[Page-level text extractions]
------------

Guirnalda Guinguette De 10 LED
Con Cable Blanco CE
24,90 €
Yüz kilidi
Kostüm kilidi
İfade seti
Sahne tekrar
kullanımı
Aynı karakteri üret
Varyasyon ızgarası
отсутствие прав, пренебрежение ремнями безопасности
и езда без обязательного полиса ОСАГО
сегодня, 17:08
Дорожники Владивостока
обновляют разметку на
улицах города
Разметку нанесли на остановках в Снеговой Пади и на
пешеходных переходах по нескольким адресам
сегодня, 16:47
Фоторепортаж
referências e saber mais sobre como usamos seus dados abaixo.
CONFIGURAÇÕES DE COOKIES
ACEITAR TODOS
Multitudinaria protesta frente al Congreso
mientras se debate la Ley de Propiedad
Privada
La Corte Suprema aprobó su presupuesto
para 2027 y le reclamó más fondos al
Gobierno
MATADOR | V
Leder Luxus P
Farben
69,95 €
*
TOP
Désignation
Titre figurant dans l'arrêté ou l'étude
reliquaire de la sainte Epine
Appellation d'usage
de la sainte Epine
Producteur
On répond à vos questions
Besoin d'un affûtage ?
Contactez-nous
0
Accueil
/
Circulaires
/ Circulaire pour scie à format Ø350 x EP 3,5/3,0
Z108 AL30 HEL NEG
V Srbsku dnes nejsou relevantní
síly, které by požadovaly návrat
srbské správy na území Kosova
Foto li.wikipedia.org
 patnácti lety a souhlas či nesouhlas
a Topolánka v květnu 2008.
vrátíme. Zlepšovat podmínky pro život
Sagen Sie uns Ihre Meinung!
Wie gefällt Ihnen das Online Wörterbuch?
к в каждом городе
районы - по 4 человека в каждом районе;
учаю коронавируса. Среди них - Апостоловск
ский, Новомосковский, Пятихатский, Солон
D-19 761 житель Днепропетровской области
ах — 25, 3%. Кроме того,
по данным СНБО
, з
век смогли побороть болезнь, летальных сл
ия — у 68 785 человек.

------------

- _Required work_: Copy the lines of the records word for word, starting at the very first line and ending with the line that contains "Appellation d'usage".

- _Task result_:
Guirnalda Guinguette De 10 LED
Con Cable Blanco CE
24,90 €
Yüz kilidi
Kostüm kilidi
İfade seti
Sahne tekrar
kullanımı
Aynı karakteri üret
Varyasyon ızgarası
отсутствие прав, пренебрежение ремнями безопасности
и езда без обязательного полиса ОСАГО
сегодня, 17:08
Дорожники Владивостока
обновляют разметку на
улицах города
Разметку нанесли на остановках в Снеговой Пади и на
пешеходных переходах по нескольким адресам
сегодня, 16:47
Фоторепортаж
referências e saber mais sobre como usamos seus dados abaixo.
CONFIGURAÇÕES DE COOKIES
ACEITAR TODOS
Multitudinaria protesta frente al Congreso
mientras se debate la Ley de Propiedad
Privada
La Corte Suprema aprobó su presupuesto
para 2027 y le reclamó más fondos al
Gobierno
MATADOR | V
Leder Luxus P
Farben
69,95 €
*
TOP
Désignation
Titre figurant dans l'arrêté ou l'étude
reliquaire de la sainte Epine
Appellation d'usage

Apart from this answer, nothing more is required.